## Task instructions
Lines with "each" in them are to be located in the listing below and copied.

* * *

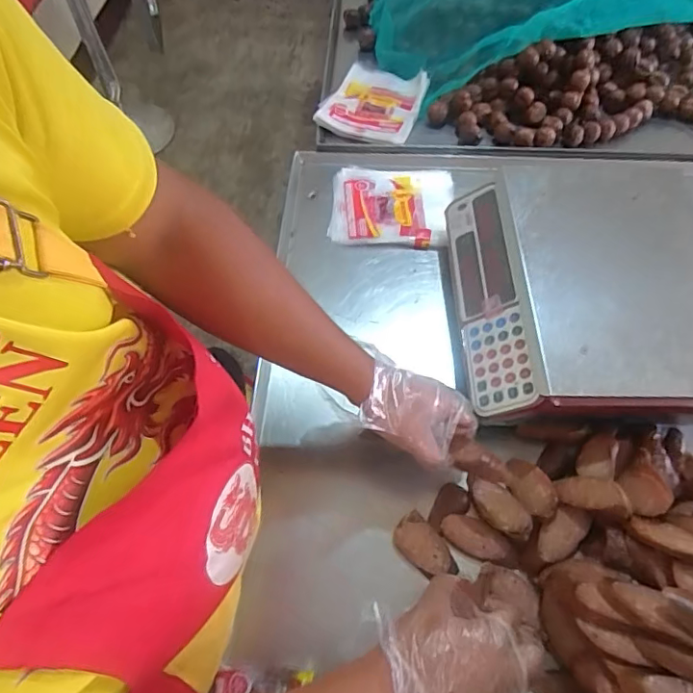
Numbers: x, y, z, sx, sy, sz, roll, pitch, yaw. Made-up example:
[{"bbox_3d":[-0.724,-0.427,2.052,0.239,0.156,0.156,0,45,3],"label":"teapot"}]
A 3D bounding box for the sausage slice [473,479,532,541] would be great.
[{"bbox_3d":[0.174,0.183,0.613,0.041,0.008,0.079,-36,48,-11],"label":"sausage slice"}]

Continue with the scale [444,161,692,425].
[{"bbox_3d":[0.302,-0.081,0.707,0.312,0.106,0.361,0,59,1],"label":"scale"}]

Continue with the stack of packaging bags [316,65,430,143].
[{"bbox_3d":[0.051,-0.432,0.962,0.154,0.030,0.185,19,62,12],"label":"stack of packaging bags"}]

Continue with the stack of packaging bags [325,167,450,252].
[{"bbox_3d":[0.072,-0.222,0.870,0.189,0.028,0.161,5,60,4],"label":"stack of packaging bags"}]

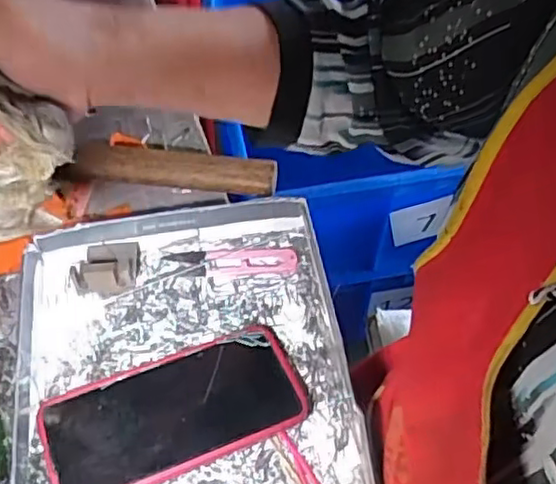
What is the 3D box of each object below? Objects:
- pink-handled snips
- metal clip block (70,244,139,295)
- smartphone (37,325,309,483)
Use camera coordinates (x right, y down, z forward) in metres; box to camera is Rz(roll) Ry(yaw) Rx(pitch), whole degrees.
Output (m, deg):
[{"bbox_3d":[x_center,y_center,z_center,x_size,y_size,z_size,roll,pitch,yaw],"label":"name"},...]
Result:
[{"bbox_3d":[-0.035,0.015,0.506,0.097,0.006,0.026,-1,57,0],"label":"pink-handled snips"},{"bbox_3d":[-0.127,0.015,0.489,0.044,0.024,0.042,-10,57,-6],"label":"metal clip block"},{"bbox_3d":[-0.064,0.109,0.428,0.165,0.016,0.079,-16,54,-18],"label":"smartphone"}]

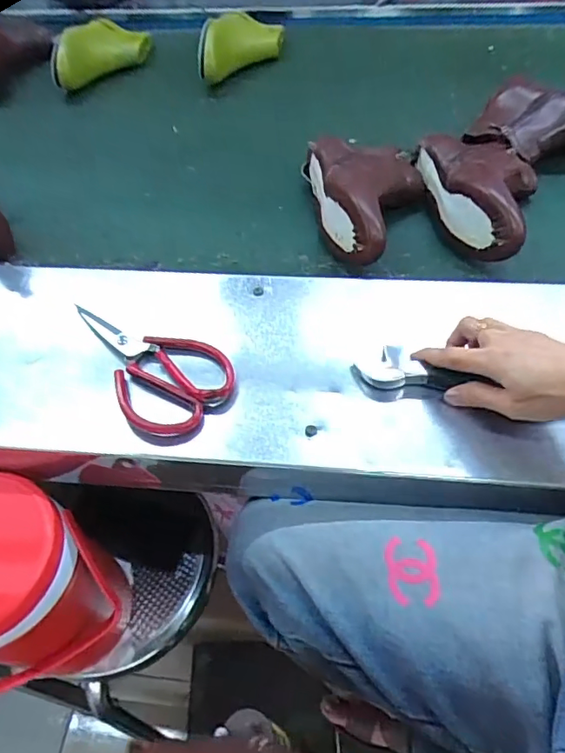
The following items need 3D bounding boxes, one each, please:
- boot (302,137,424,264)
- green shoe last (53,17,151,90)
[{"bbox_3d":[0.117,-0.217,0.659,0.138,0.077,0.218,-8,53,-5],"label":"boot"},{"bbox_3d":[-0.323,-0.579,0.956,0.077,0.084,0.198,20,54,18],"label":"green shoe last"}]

* * *

## Solution to this task
What is the 3D box of each object below? Objects:
The following items need 3D bounding boxes, one each, please:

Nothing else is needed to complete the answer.